→ Brano da leggere:
Le violenze non erano solo a suon di schiaffi. Cristina lo affamava, chiudendo il frigorifero con un lucchetto di cui solo lei conosceva la combinazione, perché lo riteneva “grasso”. E il bimbo, per mangiare, si rifugiava dalla vicina, l’unica a nutrire sospetti su quella madre che, fuori casa, cercava di apparire amorevole e gentile con il suo bambino.

Poi gli tingeva i capelli di biondo, costringendolo a somigliarle. Non tollerava che avesse preso gli stessi colori del padre. Eppure dava al bambino, poi adolescente, la ragione di tutti i suoi problemi, a partire da quelli alla schiena avuti dopo il parto. E, come “risarcimento”, prendeva i soldi che il figlio riceveva come regali a Natale o per i compleanni. E lo chiudeva nella sua stanza o in bagno anche per 12 ore. E lui si sfogava a scuola, con atteggiamenti a volte troppo esuberanti, che sfociavano anche nell’aggressività.

La battaglia del padre

Ma dietro quell’apparente aggressività, raccontano gli insegnanti, si nascondeva un ragazzo intelligente ma distrutto dentro, schiacciato da una madre che lo vedeva come la causa di tutti i suoi mali. Solo il padre, con cui la donna aveva avuto una relazione durata pochi mesi, ha avuto la forza di rompere il “muro” che si era costruito attorno al ragazzo. Dopo anni di cause civili e ricorsi, è riuscito a ottenere l’affidamento esclusivo in Cassazione, mettendo fine a un incubo durato metà della vita del figlio. E ora Giovanni è riuscito a portare sua madre in Tribunale, seguito da anni dall’avvocato Pierluigi Nazzaro. E finalmente, grazie al legale, ha avuto giustizia, anche se il percorso per trovare la pace sarà ancora lungo.

→ Da fare: Copia dal brano sul ragazzo maltrattato dalla madre il passo che comincia con le parole "La battaglia del" e fermati dopo "sarà ancora lungo.". Le registrazioni che seguono qui non hanno alcun ruolo.

→ Registrazioni:
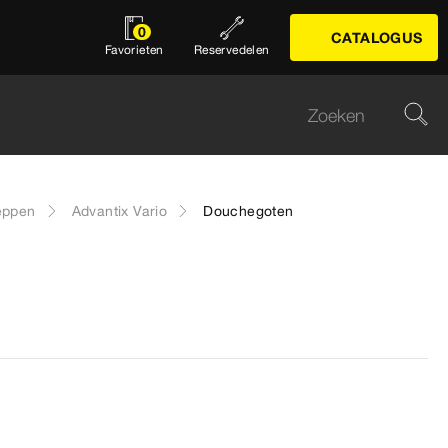
0
CATALOGUS
Favorieten
Reservedelen
eppen
Advantix Vario
Douchegoten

→ Risposta:
La battaglia del padre

Ma dietro quell’apparente aggressività, raccontano gli insegnanti, si nascondeva un ragazzo intelligente ma distrutto dentro, schiacciato da una madre che lo vedeva come la causa di tutti i suoi mali. Solo il padre, con cui la donna aveva avuto una relazione durata pochi mesi, ha avuto la forza di rompere il “muro” che si era costruito attorno al ragazzo. Dopo anni di cause civili e ricorsi, è riuscito a ottenere l’affidamento esclusivo in Cassazione, mettendo fine a un incubo durato metà della vita del figlio. E ora Giovanni è riuscito a portare sua madre in Tribunale, seguito da anni dall’avvocato Pierluigi Nazzaro. E finalmente, grazie al legale, ha avuto giustizia, anche se il percorso per trovare la pace sarà ancora lungo.